>> Begin
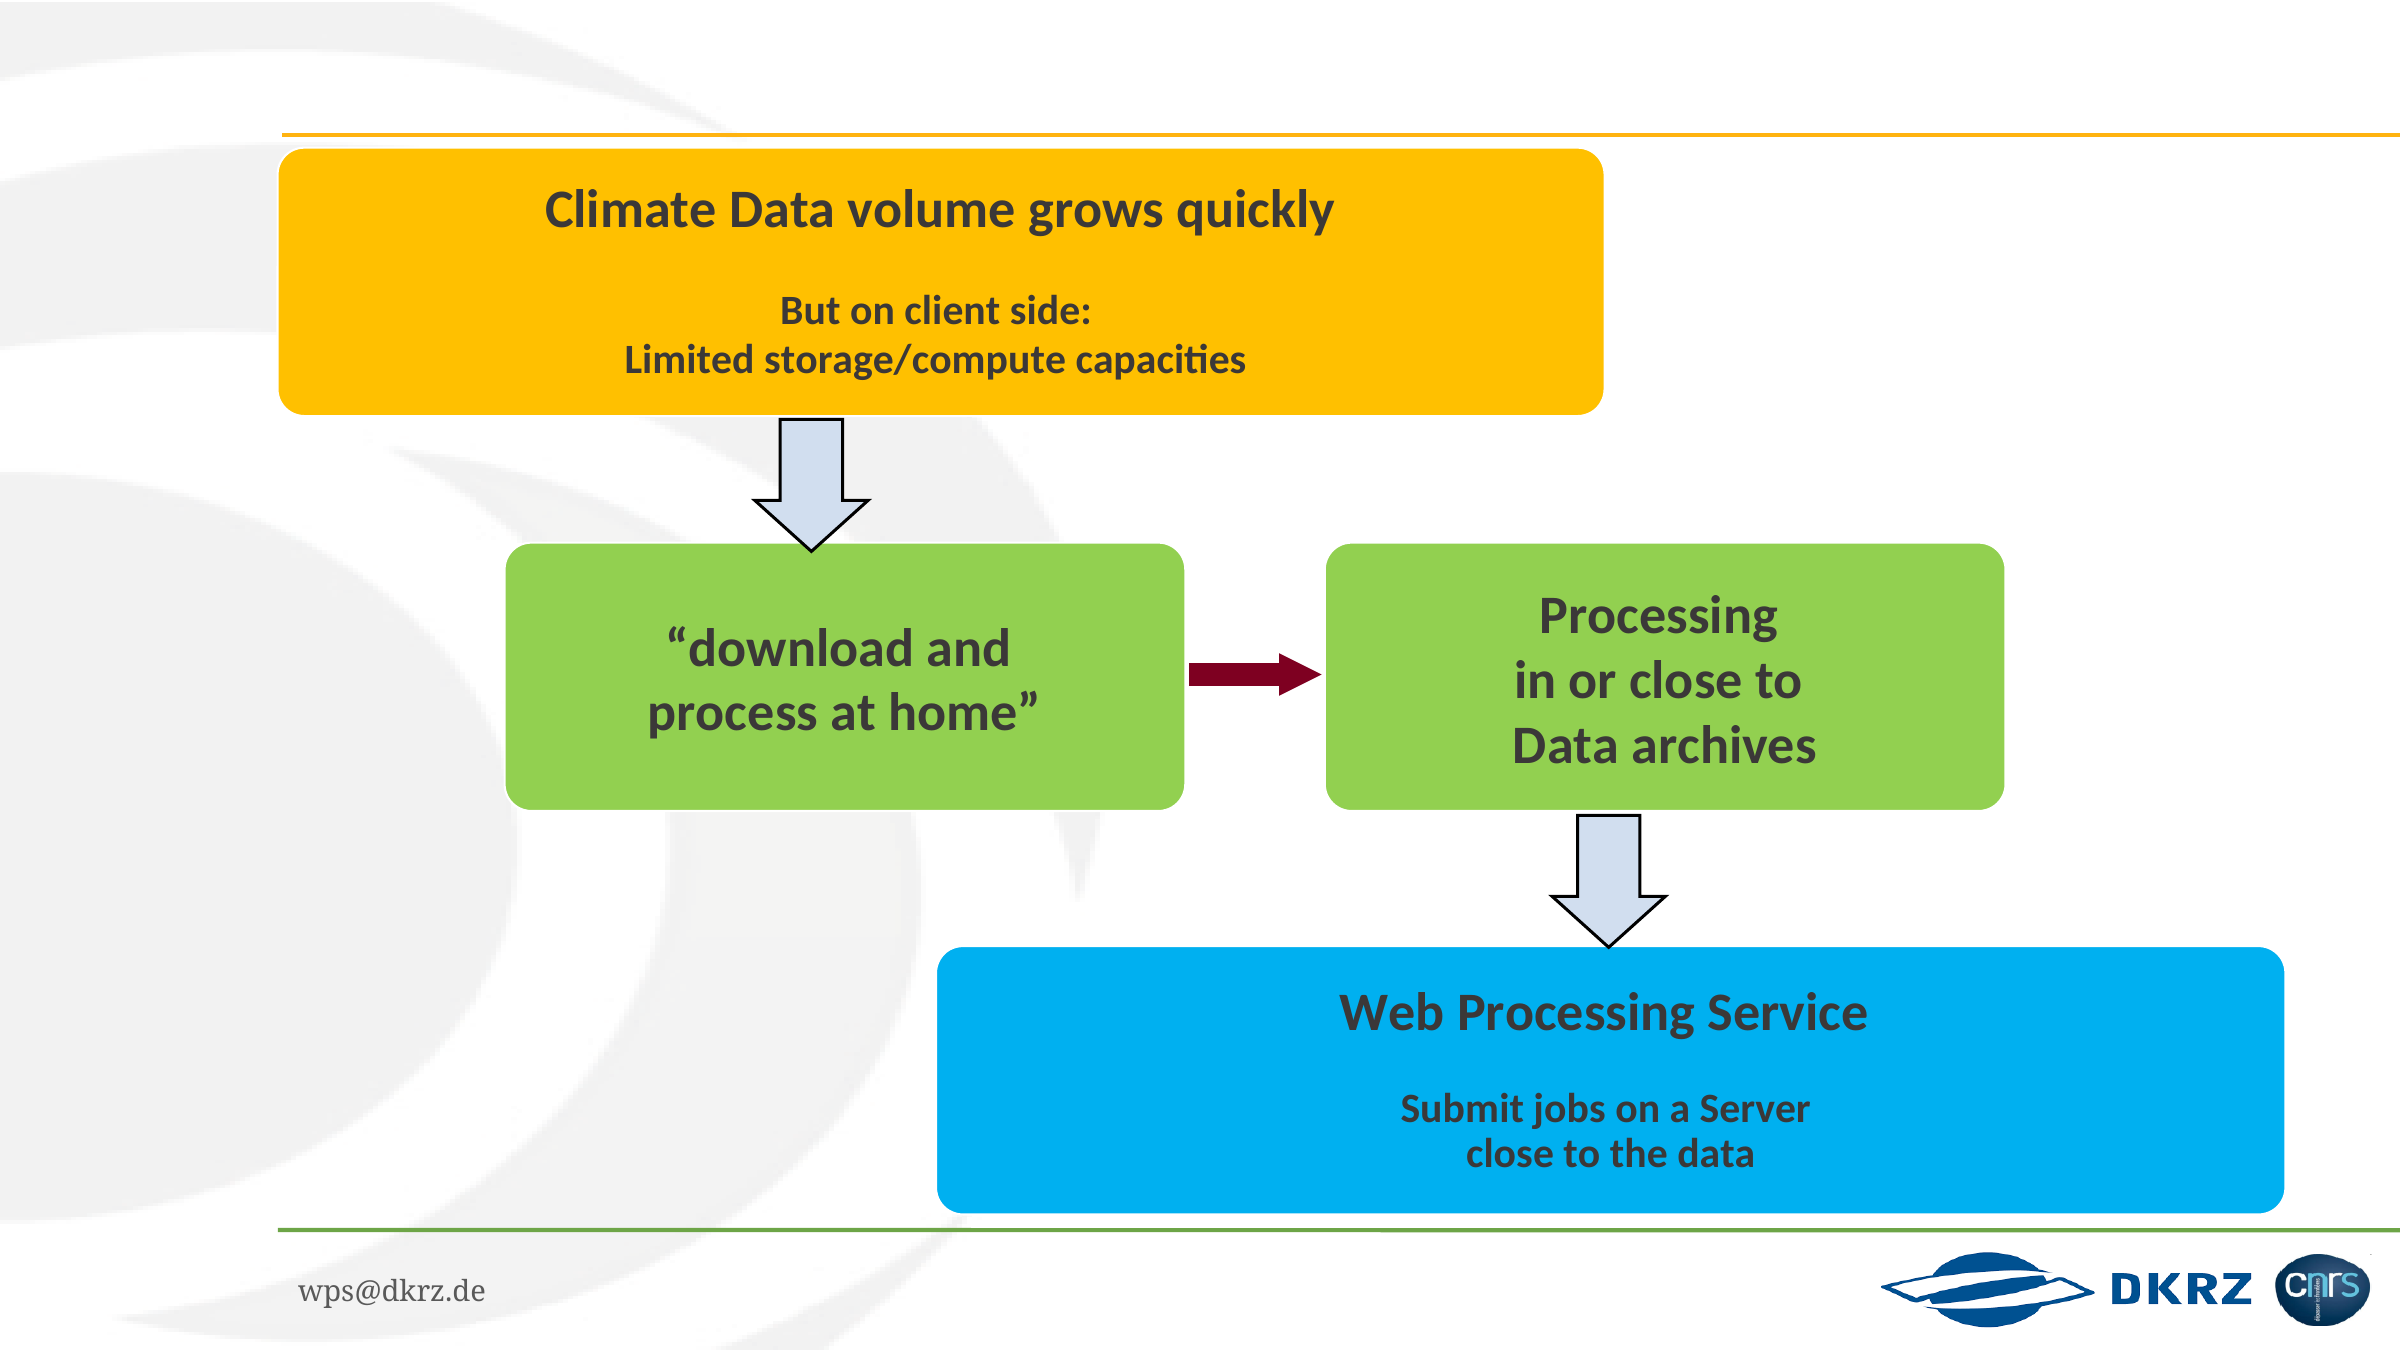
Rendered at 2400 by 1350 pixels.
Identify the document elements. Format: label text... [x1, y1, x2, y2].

text_box [1552, 815, 1666, 948]
text_box Processing in or close to Data archives [1324, 542, 2006, 812]
text_box [754, 419, 869, 552]
text_box Web Processing Service Submit jobs on a Server close to the data [936, 946, 2286, 1215]
picture [0, 0, 2400, 1350]
text_box “download and process at home” [504, 542, 1186, 812]
text_box Climate Data volume grows quickly But on client side: Limited storage/compute capacities [277, 147, 1605, 417]
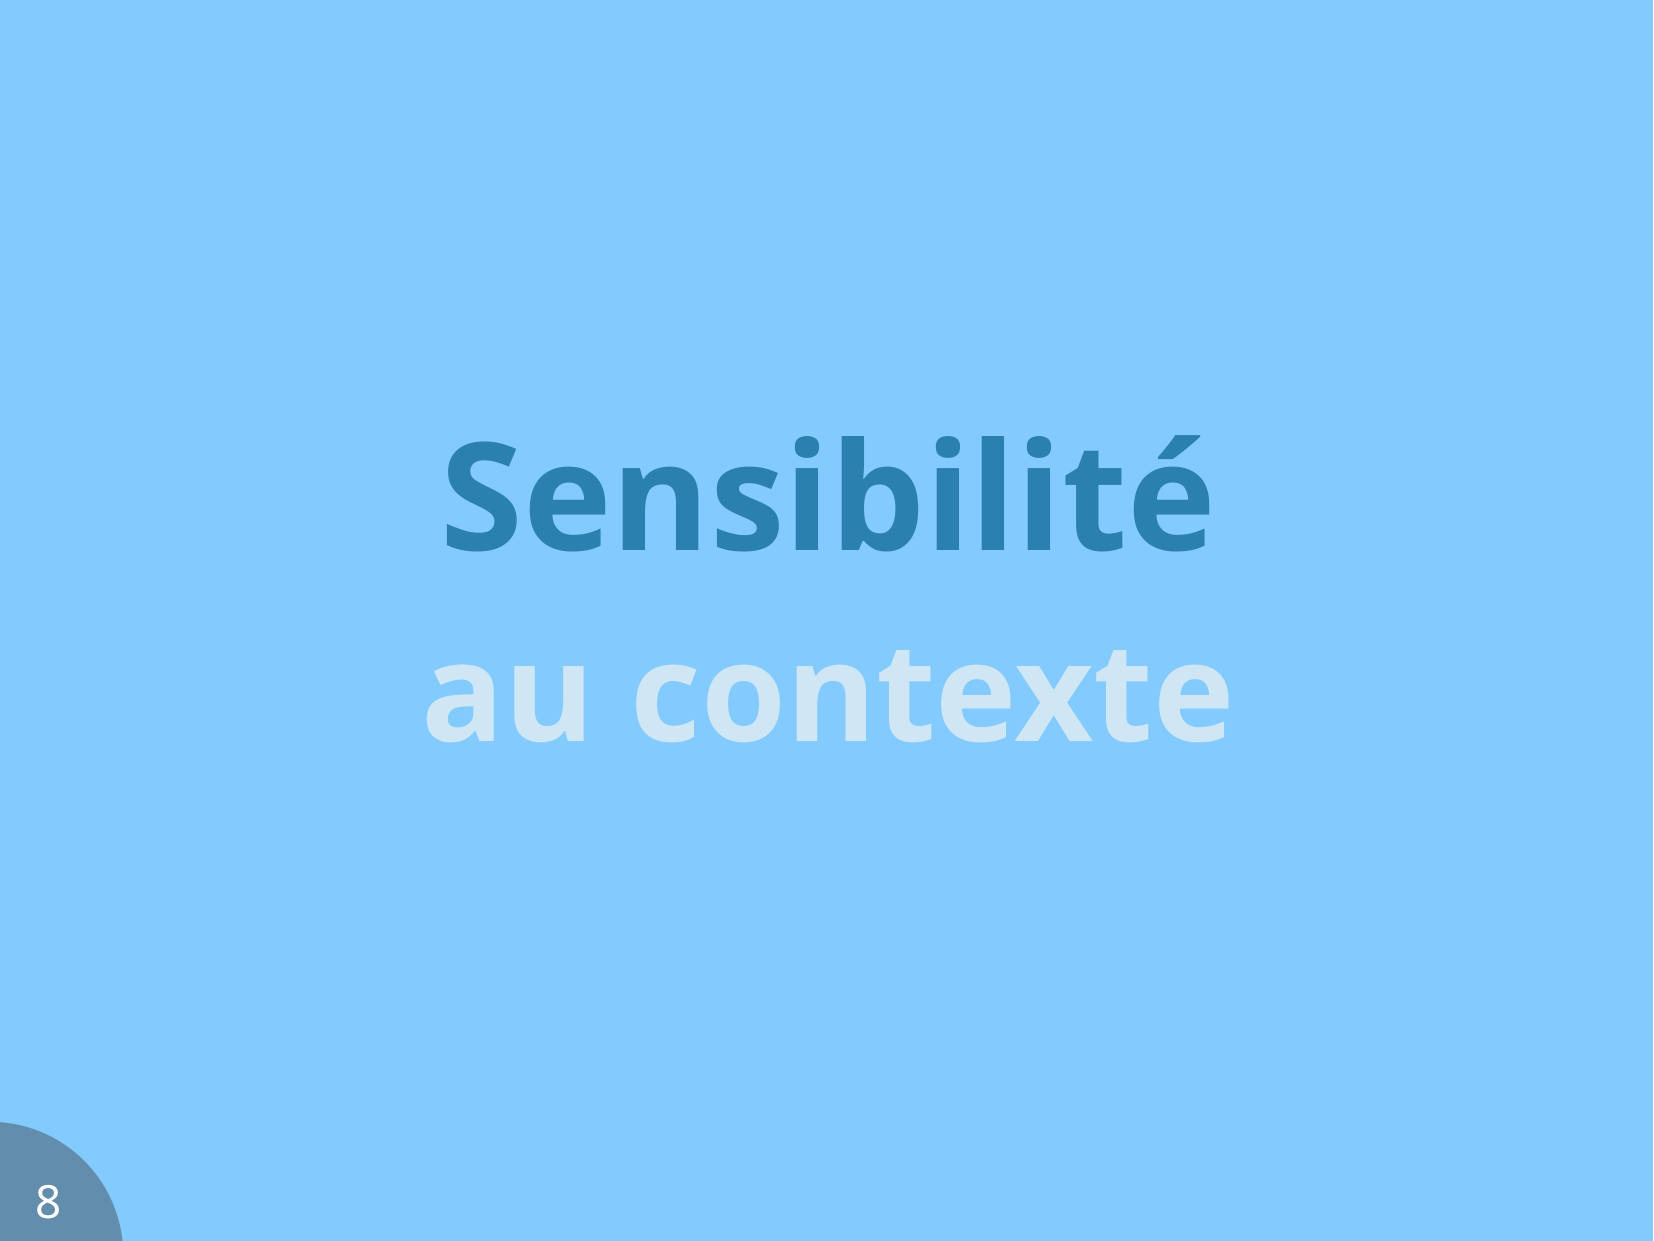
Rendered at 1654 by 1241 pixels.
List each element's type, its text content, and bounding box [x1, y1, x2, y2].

title Sensibilité au contexte [84, 381, 1573, 791]
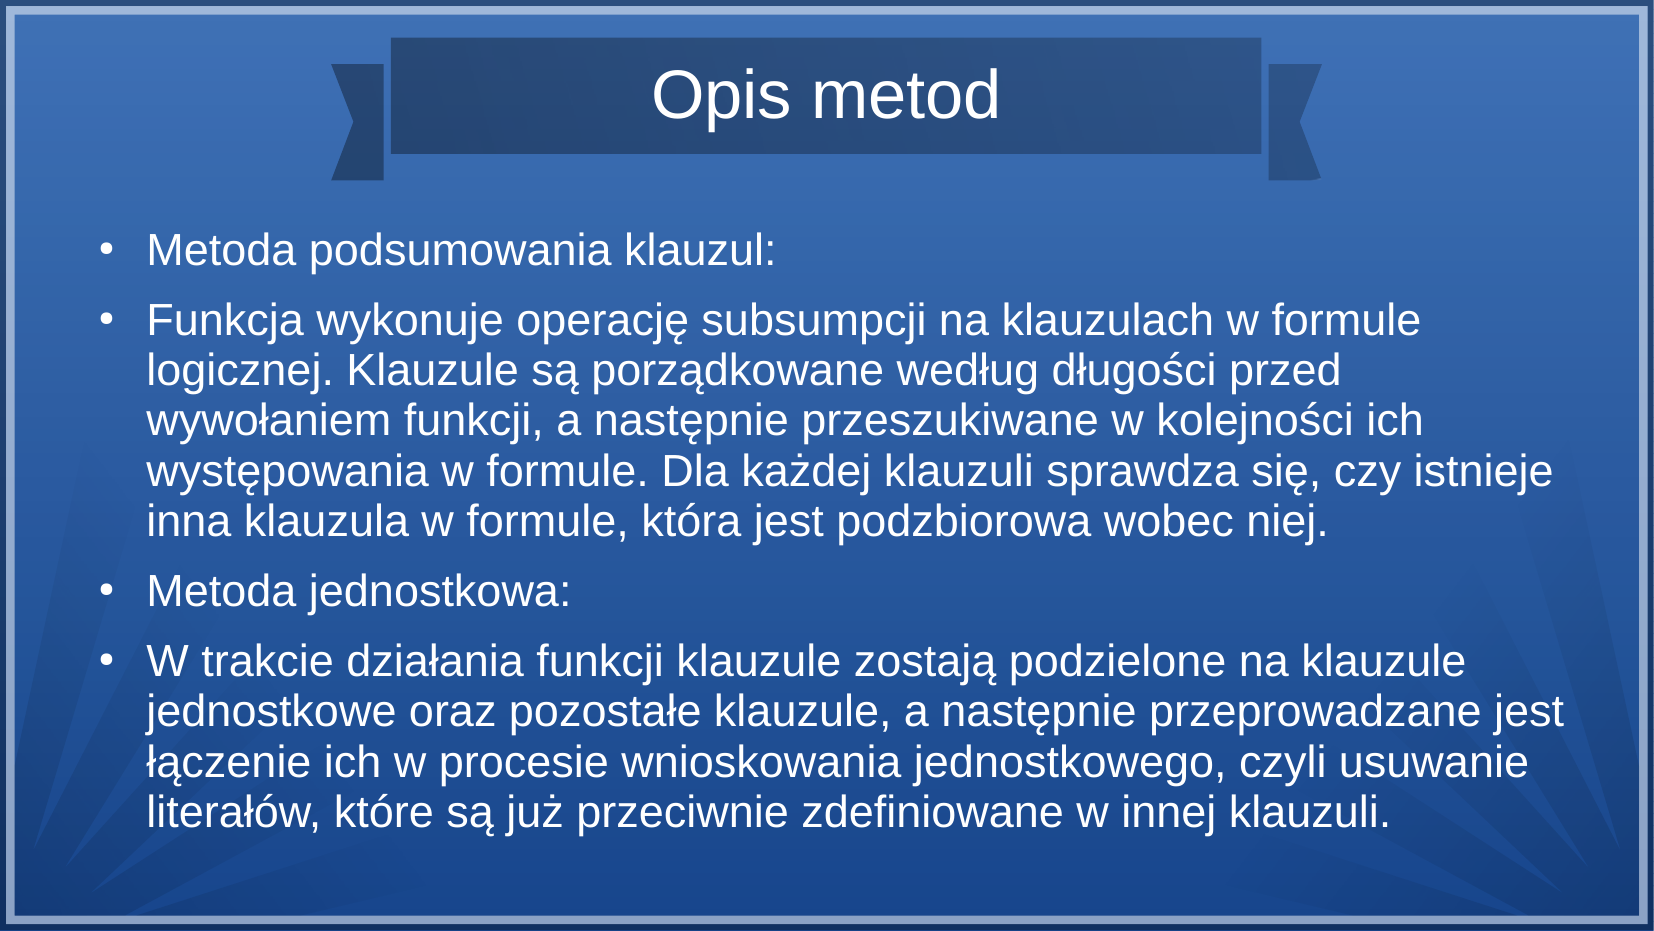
>> End
Copy every line of the items above word for word, leaving out the pictures.

Rendered at 2400 by 1350 pixels.
Identify the document elements. Format: label text... [x1, y1, x2, y2].

text_box [1552, 815, 1666, 948]
text_box Processing in or close to Data archives [1324, 542, 2006, 812]
text_box [754, 419, 869, 552]
text_box Web Processing Service Submit jobs on a Server close to the data [936, 946, 2286, 1215]
picture [0, 0, 2400, 1350]
text_box “download and process at home” [504, 542, 1186, 812]
text_box Climate Data volume grows quickly But on client side: Limited storage/compute capacities [277, 147, 1605, 417]
Rendered at 1654 by 1241 pixels.
List each element's type, its text content, and bounding box [x1, y1, x2, y2].

title Sensibilité au contexte [84, 381, 1573, 791]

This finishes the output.